De Alba said he rushed Oliva and Erika into First Convenience Bank, across from the registers. They were the first to hide in a corner. Other shoppers soon followed as gunshots echoed across the store. He covered his wife and daughter, and soon there was blood. He remembered seeing a nose and an ear on the floor.
A few moments later, de Alba and his family rushed outside. In his panic, he tried to drive them to a hospital. They got to their car, and his wife handed him the keys. But he had no strength to put it into gear, he said. Ambulances and paramedics arrived as his pain increased. He told a paramedic to take his wife and daughter but to leave him there to die.

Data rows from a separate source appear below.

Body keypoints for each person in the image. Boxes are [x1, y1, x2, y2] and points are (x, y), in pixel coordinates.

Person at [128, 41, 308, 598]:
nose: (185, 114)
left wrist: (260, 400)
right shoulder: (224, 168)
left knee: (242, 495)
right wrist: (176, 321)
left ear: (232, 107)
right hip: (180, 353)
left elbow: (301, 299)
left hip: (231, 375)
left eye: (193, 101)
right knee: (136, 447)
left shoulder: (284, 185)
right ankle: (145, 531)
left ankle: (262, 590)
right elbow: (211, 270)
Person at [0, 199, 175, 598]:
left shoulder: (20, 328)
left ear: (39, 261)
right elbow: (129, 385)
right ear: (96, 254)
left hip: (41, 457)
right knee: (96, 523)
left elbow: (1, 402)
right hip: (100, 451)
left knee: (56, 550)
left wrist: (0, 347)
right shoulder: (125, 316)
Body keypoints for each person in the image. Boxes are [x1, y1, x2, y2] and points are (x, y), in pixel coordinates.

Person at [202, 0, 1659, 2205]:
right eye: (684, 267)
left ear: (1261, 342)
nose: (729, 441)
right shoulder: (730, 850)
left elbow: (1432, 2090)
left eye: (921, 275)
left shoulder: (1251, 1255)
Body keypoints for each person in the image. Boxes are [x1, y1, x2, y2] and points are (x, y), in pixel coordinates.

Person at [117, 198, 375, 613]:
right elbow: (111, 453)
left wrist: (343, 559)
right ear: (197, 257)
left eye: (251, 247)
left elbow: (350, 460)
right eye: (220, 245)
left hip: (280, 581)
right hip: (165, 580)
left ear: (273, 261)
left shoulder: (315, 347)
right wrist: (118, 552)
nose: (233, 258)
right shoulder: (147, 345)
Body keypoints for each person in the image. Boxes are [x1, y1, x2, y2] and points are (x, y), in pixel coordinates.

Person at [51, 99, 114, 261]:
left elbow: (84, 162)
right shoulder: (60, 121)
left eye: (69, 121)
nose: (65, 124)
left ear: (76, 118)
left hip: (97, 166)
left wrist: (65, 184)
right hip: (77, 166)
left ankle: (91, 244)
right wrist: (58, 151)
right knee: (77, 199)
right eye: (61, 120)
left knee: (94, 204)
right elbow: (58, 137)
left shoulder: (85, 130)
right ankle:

"I thought I was going to die," he said. The paramedic refused his request and helped him into an ambulance.
"When he arrived at the hospital, he was unconscious," Lucero said. "His father died two years ago. He said that he saw him in the emergency room waiting for him. For seven seconds, he was diagnosed dead."
De Alba had serious internal injuries, and his recuperation has been slow. Doctors recently found pus inside of him from intestinal leakage. With tubes in his nostrils, and unable to eat or drink, he and his relatives have more questions than answers about how long his recovery will take. He was not paralysed and is able to walk, but they wonder how independently mobile he will be when he is released.
A few days ago, he saw therapy dogs in the hospital. On Thursday he asked a hospital executive whether he could spend time with one. The St. Bernard or the Great Dane, he was asked. He thought for a moment. The Great Dane.
On Thursday, his daughter and wife stopped by his room before his surgery. Later, everyone gathered in the lobby to say goodbye to Lucero. Four weeks after the massacre, Erika walks with a slight limp and Oliva still has a cast on her wrist and thumb. Erika smiled and giggled outside the gift shop. Lucero bought her a candy bar.
De Alba said he believed that their fate could have been different. They could have been killed as they hid, just like the man who had been praying beside them. Erika, he said, is his inspiration to recover.
"I've been focusing on being grateful," he said. "My daughter visits almost every day. What else can I ask of life?"